TEXT BLOCK —
'''

Including Throne Prayers, 49.5 per cent (429) of prayers delivered in the Legislative Assembly of British Columbia were ‘non-sectarian’ and 21.7 per cent (188) were ‘sectarian.’ Given the religious nature of both of these categories, this led us to conclude that 71.2 per cent of prayers delivered in the Legislative Assembly of British Columbia were ‘religious’ in nature.

Table 1: Prayers in the Legislative Assembly of British Columbia by religiosity

Prayer TypeCountPercentage
Sectarian18821.7 per cent
Non-Sectarian42949.5 per cent
Secular23827.5 per cent
Not a prayer121.4 per cent

Of those prayers classified as ‘sectarian,’ we found that 93.1 per cent (175) were Christian. Meaning that 20.2 per cent (175) of all the prayers delivered in the Legislative Assembly of British Columbia were identified as explicitly Christian. The next largest percentage was Jewish prayers, of which there were four (1.6 per cent of all sectarian prayers, 0.4 per cent of prayers overall).

Other Content

Given the importance of truth and reconciliation, it was instructive to determine the extent to which Indigenous language and content was incorporated into prayers. Prayers were coded if they included a single word, sentence, sentences, or were delivered entirely in an Indigenous language, or if they included Indigenous content delivered in English. Including prayers offered at the opening of a new session, 4.8 per cent (42) of prayers used a single word from an Indigenous language – typically declarations of affirmation, or ritualized conclusions, used in a fashion similar to ‘amen’ or ‘thank you.’ The most common term was ‘SABAK,’ a Gitxsan word often used by the MLAs for Stikine and Skeena.

'''

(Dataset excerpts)
'''

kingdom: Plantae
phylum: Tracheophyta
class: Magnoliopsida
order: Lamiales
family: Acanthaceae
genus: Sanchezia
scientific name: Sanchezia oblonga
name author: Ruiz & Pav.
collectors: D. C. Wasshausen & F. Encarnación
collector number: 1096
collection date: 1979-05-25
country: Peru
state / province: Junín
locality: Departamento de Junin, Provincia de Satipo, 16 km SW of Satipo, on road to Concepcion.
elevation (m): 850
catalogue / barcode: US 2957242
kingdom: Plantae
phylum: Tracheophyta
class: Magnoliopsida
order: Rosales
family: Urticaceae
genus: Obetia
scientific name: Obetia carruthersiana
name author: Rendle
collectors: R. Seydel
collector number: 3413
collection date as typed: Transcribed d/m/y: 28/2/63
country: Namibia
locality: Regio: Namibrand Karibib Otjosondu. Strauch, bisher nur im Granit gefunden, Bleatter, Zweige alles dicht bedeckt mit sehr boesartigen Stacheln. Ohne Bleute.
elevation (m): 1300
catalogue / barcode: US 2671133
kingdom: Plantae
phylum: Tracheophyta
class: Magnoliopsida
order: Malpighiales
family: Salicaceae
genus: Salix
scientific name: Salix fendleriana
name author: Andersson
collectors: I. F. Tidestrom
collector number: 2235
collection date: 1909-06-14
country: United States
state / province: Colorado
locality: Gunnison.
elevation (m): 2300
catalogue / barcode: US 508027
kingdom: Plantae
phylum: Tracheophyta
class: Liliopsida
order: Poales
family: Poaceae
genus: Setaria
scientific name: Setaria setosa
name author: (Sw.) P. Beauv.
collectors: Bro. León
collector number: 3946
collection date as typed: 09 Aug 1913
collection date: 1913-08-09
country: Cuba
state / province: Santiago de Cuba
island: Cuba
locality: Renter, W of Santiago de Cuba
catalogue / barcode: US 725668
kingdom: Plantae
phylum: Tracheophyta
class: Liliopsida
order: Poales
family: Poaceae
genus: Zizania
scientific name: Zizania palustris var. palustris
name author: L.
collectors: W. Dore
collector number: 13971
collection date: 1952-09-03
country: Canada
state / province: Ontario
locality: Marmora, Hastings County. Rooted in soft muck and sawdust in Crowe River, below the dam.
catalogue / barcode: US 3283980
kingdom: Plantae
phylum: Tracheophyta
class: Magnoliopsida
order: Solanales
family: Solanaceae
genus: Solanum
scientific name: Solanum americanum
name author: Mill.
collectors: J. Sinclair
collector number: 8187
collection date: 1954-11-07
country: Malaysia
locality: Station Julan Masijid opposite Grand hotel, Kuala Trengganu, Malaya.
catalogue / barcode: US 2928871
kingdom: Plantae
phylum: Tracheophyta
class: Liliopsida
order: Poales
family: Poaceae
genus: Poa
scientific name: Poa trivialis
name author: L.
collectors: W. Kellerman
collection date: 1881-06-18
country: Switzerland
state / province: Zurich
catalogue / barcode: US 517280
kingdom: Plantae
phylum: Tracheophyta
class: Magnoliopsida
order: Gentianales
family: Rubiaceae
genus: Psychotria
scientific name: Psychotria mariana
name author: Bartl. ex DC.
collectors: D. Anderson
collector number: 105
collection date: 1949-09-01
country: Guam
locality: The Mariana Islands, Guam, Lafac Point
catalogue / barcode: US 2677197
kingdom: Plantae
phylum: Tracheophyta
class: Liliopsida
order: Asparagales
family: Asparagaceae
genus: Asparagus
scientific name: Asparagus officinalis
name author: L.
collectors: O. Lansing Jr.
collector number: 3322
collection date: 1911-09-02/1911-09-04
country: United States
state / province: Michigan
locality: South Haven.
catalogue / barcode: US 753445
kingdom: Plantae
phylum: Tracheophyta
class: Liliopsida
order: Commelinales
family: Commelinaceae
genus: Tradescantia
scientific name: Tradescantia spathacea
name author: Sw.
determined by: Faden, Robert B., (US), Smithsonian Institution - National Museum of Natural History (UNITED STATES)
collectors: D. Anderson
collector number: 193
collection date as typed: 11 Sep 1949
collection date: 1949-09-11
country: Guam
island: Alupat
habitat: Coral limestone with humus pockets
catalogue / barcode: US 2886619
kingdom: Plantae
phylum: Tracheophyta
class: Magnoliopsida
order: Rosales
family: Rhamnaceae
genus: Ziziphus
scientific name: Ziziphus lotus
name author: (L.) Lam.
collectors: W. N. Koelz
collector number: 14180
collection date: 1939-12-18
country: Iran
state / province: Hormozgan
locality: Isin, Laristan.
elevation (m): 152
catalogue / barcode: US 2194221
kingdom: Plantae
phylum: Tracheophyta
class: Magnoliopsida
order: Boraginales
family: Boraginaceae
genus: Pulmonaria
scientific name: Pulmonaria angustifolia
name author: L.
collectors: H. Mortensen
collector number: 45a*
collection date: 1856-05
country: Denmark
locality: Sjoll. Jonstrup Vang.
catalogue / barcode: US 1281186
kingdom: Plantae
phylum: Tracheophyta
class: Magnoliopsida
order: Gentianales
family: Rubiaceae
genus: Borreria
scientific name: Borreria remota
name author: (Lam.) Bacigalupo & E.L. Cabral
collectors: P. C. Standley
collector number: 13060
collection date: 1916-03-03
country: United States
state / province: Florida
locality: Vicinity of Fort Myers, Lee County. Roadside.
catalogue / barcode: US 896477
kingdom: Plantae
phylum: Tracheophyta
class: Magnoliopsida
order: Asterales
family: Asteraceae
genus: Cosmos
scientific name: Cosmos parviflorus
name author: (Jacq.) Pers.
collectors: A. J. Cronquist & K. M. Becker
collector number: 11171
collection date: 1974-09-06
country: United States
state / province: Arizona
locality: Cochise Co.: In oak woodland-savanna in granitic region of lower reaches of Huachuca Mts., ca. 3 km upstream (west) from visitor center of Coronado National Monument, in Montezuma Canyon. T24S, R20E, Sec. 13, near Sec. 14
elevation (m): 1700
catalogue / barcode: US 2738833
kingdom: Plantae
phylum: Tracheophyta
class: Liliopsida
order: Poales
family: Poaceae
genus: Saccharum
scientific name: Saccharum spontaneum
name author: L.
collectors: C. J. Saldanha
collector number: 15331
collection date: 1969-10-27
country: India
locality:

'''

YOUR TASK — Type out the passage on legislative prayers word for word, beginning at the words "Of those prayers" and stopping after "of prayers overall).".

THE RESULT —
Of those prayers classified as ‘sectarian,’ we found that 93.1 per cent (175) were Christian. Meaning that 20.2 per cent (175) of all the prayers delivered in the Legislative Assembly of British Columbia were identified as explicitly Christian. The next largest percentage was Jewish prayers, of which there were four (1.6 per cent of all sectarian prayers, 0.4 per cent of prayers overall).